Investing in commercial property is tricky enough in the current market, but it can be made even more complicated when a corporate setup is involved. It can lead to a lot of due diligence for us from both a legal and lending perspective and our underwriter, Ivo Redman, has noted an emerging trend here.
“There are many reasons why a person would choose to invest via a company, rather than as an individual,” he said.
“But when different entities start interacting with each other, things can become muddled.”
Recently, we’ve seen many first-time commercial landlords purchase multiple types of premises in their company name. Common examples include hotels or Airbnbs, or industrial hubs.
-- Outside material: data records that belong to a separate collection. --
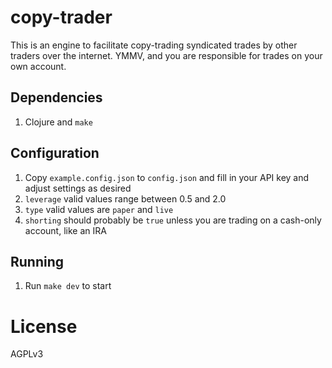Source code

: copy-trader
==

This is an engine to facilitate copy-trading syndicated trades by other traders over the internet.
YMMV, and you are responsible for trades on your own account.

Dependencies
--
1. Clojure and `make`

Configuration
--
1. Copy `example.config.json` to `config.json` and fill in your API key and adjust settings as desired
1. `leverage` valid values range between 0.5 and 2.0
1. `type` valid values are `paper` and `live`
1. `shorting` should probably be `true` unless you are trading on a cash-only account, like an IRA

Running
--
1. Run `make dev` to start

License
==
AGPLv3

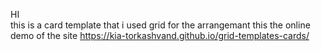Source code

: HI   
    this is a card template that i used grid for the arrangemant
        this the online demo of the site
             https://kia-torkashvand.github.io/grid-templates-cards/
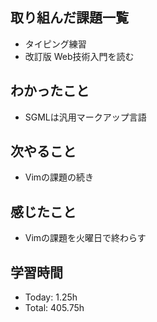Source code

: ## 取り組んだ課題一覧
- タイピング練習
- 改訂版 Web技術入門を読む
## わかったこと
- SGMLは汎用マークアップ言語
## 次やること
- Vimの課題の続き
## 感じたこと
- Vimの課題を火曜日で終わらす
## 学習時間
- Today: 1.25h
- Total: 405.75h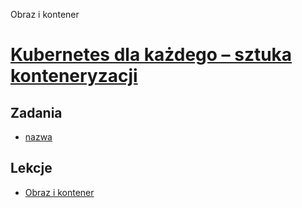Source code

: Obraz i kontener

# [Kubernetes dla każdego – sztuka konteneryzacji](https://szkolachmury.pl/kubernetes/)

## Zadania

* [nazwa](./zadanie2)



## Lekcje

* [Obraz i kontener](./tydzien2)
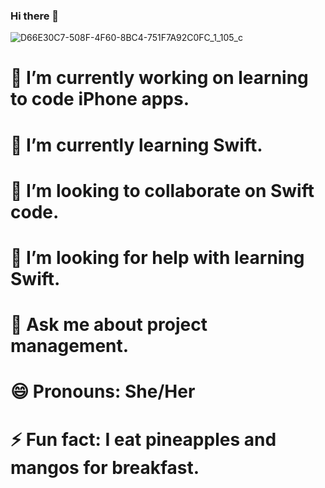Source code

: ### Hi there 👋
![D66E30C7-508F-4F60-8BC4-751F7A92C0FC_1_105_c](https://github.com/vrstreet/vrstreet/assets/545759/fec59de9-545c-4e3b-8cef-868104511245)



# 🔭 I’m currently working on learning to code iPhone apps.
# 🌱 I’m currently learning Swift.
# 👯 I’m looking to collaborate on Swift code.
# 🤔 I’m looking for help with learning Swift.
# 💬 Ask me about project management.
# 😄 Pronouns: She/Her
# ⚡ Fun fact: I eat pineapples and mangos for breakfast.


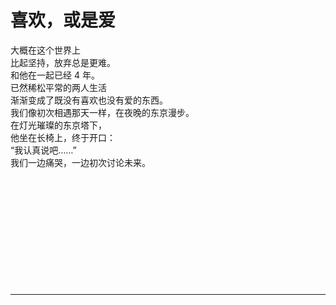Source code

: # 喜欢，或是爱

大概在这个世界上\
比起坚持，放弃总是更难。\
和他在一起已经 4 年。\
已然稀松平常的两人生活\
渐渐变成了既没有喜欢也没有爱的东西。\
我们像初次相遇那天一样，在夜晚的东京漫步。\
在灯光璀璨的东京塔下，\
他坐在长椅上，终于开口：\
“我认真说吧……”\
我们一边痛哭，一边初次讨论未来。
<br>
<br>
<br>
<br>
<br>
<br>
<br>
<br>
<br>
<br>
<br>
<br>

---
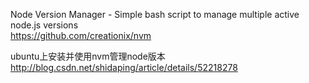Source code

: Node Version Manager - Simple bash script to manage multiple active node.js versions  
https://github.com/creationix/nvm  

ubuntu上安装并使用nvm管理node版本  
http://blog.csdn.net/shidaping/article/details/52218278  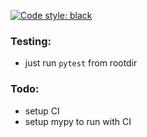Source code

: [![Code style: black](https://img.shields.io/badge/code%20style-black-000000.svg)](https://github.com/ambv/black)

### Testing:
- just run `pytest` from rootdir

### Todo:
- setup CI
- setup mypy to run with CI
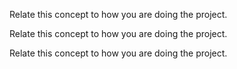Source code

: <panel type="warning" header="`W11.6a` Can explain SDLC process models :star::star:" expandable>
  <include src="../../book/processModels/introduction/what/full.md" />
<!-- TODO: add evidence -->
</panel>

<panel type="warning" header="`W11.6b` Can explain sequential models :star::star:" expandable>
  <include src="../../book/processModels/introduction/sequentialModels/full.md" />
  <panel header=":dart: Evidence" expanded>

Relate this concept to how you are doing the project.

  </panel>
</panel>


<panel type="warning" header="`W11.6c` Can explain iterative models :star::star:" expandable>
  <include src="../../book/processModels/introduction/iterativeModels/full.md" />
  <panel header=":dart: Evidence" expanded>

Relate this concept to how you are doing the project.

  </panel>
</panel>

<panel type="warning" header="`W11.6d` Can explain agile models :star::star:" expandable>
  <include src="../../book/processModels/introduction/agileModels/full.md" />
  <panel header=":dart: Evidence" expanded>

Relate this concept to how you are doing the project.

  </panel>
</panel>
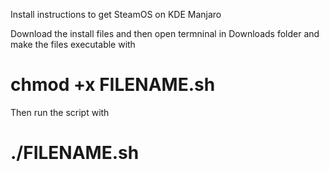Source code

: Install instructions to get SteamOS on KDE Manjaro

Download the install files and then open termninal in Downloads folder and make the files executable with 

# chmod +x FILENAME.sh

Then run the script with
# ./FILENAME.sh
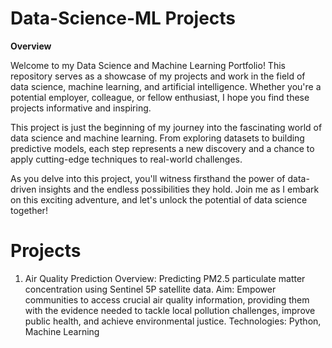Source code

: # Data-Science-ML Projects
**Overview**

Welcome to my Data Science and Machine Learning Portfolio! This repository serves as a showcase of my projects and work in the field of data science, machine learning, and artificial intelligence. Whether you're a potential employer, colleague, or fellow enthusiast, I hope you find these projects informative and inspiring.

This project is just the beginning of my journey into the fascinating world of data science and machine learning. From exploring datasets to building predictive models, each step represents a new discovery and a chance to apply cutting-edge techniques to real-world challenges.

As you delve into this project, you'll witness firsthand the power of data-driven insights and the endless possibilities they hold. Join me as I embark on this exciting adventure, and let's unlock the potential of data science together!

# Projects
1. Air Quality Prediction
 Overview: Predicting PM2.5 particulate matter concentration using Sentinel 5P satellite data.
 Aim: Empower communities to access crucial air quality information, providing them with the evidence needed to tackle local pollution challenges, improve public health, 
 and achieve environmental justice.
 Technologies: Python, Machine Learning
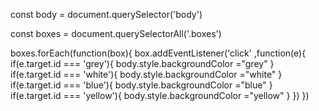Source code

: const body = document.querySelector('body')

const boxes = document.querySelectorAll('.boxes')

boxes.forEach(function(box){
    box.addEventListener('click' ,function(e){
        if(e.target.id === 'grey'){
            body.style.backgroundColor ="grey"
        }
        if(e.target.id === 'white'){
            body.style.backgroundColor ="white"
        }
        if(e.target.id === 'blue'){
            body.style.backgroundColor ="blue"
        }
        if(e.target.id === 'yellow'){
            body.style.backgroundColor ="yellow"
        }
    })
})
“Once purchased, many will then let to the borrower’s trading business. This is where the complications come in,” Ivo explained.
“To make sure this kind of plan would be feasible, we’d need to analyse the company books. So long as we could see that the trading company had a healthy turnover and profit, we’d probably feel comfortable in progressing, so long as everything else lined up.
“I’d also want to see evidence of the underlying borrower’s experience. So, for example, if I saw that the trading company was already renting another property that was bringing in consistent, healthy rents, that would make me even more comfortable with serviceability.”
Often, with these kinds of cases, it’s not only our funding that will be put towards the purchase. There may also be an intercompany loan agreement, a gift from family members, and more. Ivo broke down what he’d do to make sure this all added up.
“I’d work with the solicitors involved to obtain a deed of gift letter, while at the same time conduct KYC and AML checks on the giftors, just to make sure everything was accounted for,” he said.
“I’d also look to obtain/involve insolvency indemnity insurance. We could also look to minimise the risks involved by tweaking the lending details, which would protect both us and the borrower.
“So, for instance, say we lend 70% against the property’s 180-day market value. It could actually be 65% of the actual market value, and this small difference could have a big impact on our comfortability.”
With all this covered, the borrower and ourselves could then focus on the exit strategy which, commonly for a commercial deal, may involve refinancing at the end of our term.
There’s a lot of uncertainty in the commercial market at the moment and with a dramatic Autumn Budget on the way, things may only get more complicated for landlords. Regardless of what’s on the horizon though, and how investors respond to any changes, we will be there with creative solutions, and tailored funding.